Whaoo.........tiny improvement in blood levels! AST 169 ALT 232. Still high but at least no worse. To stay on 30mg pred daily over the weekend and review at hosp on Monday afternoon. Can't say I feel any better, in fact seem more tired and have no stamina at all. Tried a dog walk this morning and really suffered for it. Appetite far too good (have put on a few pounds) little nausea, joints not as bad, but cramp in toes has returned. Was hoping to feel ecstatic about bloods, but for some reason still feel very flat and unsure. Will try to take it easy over the weekend.

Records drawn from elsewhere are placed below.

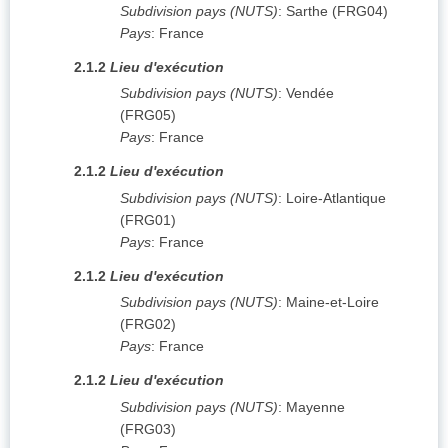
Subdivision pays (NUTS)
:
Sarthe
(
FRG04
)
Pays
:
France
2.1.2
Lieu d'exécution
Subdivision pays (NUTS)
:
Vendée
(
FRG05
)
Pays
:
France
2.1.2
Lieu d'exécution
Subdivision pays (NUTS)
:
Loire-Atlantique
(
FRG01
)
Pays
:
France
2.1.2
Lieu d'exécution
Subdivision pays (NUTS)
:
Maine-et-Loire
(
FRG02
)
Pays
:
France
2.1.2
Lieu d'exécution
Subdivision pays (NUTS)
:
Mayenne
(
FRG03
)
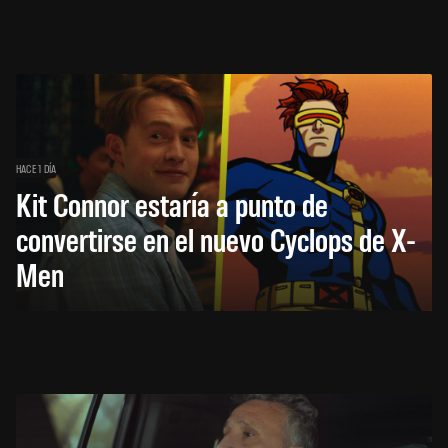
HACE 1 DÍA
Kit Connor estaría a punto de
convertirse en el nuevo Cyclops de X-
Men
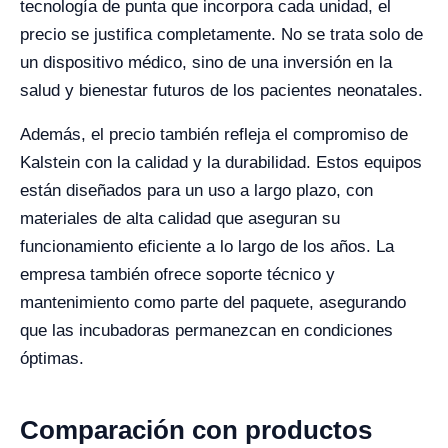
tecnología de punta que incorpora cada unidad, el
precio se justifica completamente. No se trata solo de
un dispositivo médico, sino de una inversión en la
salud y bienestar futuros de los pacientes neonatales.
Además, el precio también refleja el compromiso de
Kalstein con la calidad y la durabilidad. Estos equipos
están diseñados para un uso a largo plazo, con
materiales de alta calidad que aseguran su
funcionamiento eficiente a lo largo de los años. La
empresa también ofrece soporte técnico y
mantenimiento como parte del paquete, asegurando
que las incubadoras permanezcan en condiciones
óptimas.
Comparación con productos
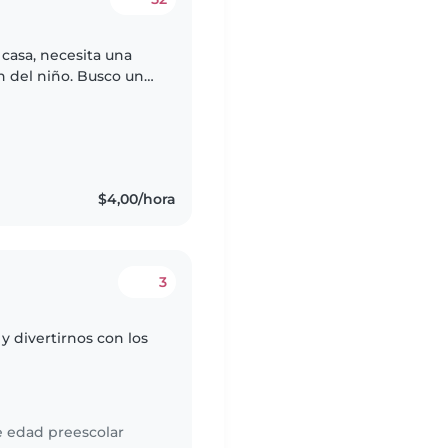
 casa, necesita una
ño. Busco una
le en alimentación
$4,00/hora
3
y divertirnos con los
e edad preescolar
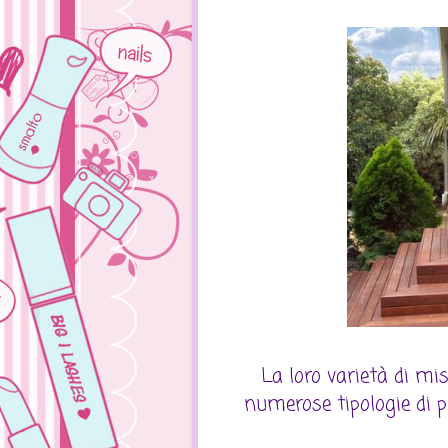
La loro varietà di mi
numerose tipologie di p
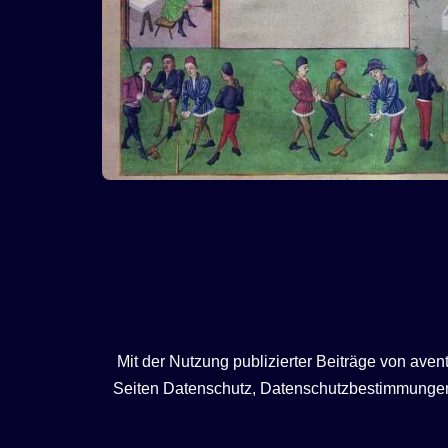
Mit der Nutzung publizierter Beiträge von ave
Seiten Datenschutz, Datenschutzbestimmungen, 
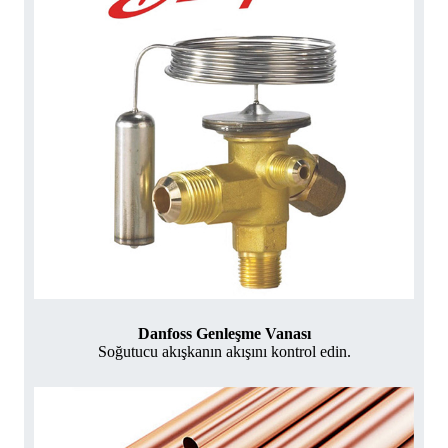
Danfoss Genleşme Vanası
Soğutucu akışkanın akışını kontrol edin.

Complete mud bath here in Cornwall, donkeys fed up and older one has rain scald (which bizarrely is responding well to sudocrem). Will update after clinic Monday. Thanks for all good wishes

Monday, 3 February 2014

It hasn't got any easier and in fact, much worse. I knew the steroid increase wasn't working as I neared the end of the week and wasn't feeling any more energised. In fact, the ALT that was done on Friday, was at 243(normal range 7-56) and the AST risen to 192(normal range 5-40). This is hugely disappointing. Seen at hosp this afternoon, and they have stopped the mycophenolate in case this is causing the rise. Steroids have been increased again to 30mg daily and I now have alendronic acid added to the mix once a week to protect my bones from the steroids. Bloods are to be redone on Thursday this week and then further decisions made. They may do a further liver biopsy to see whats going on. At present, I am falling into the "30% of difficult to stabilise patients". Apparently, they should have been only seeing me every 3 months by now.
As far as work goes, I have surrendered and been signed off again, I am just too unwell to function properly. I don't know what the future holds or if I will lose the job I love. Feel like a complete failure, but don't have any reserves left to call on.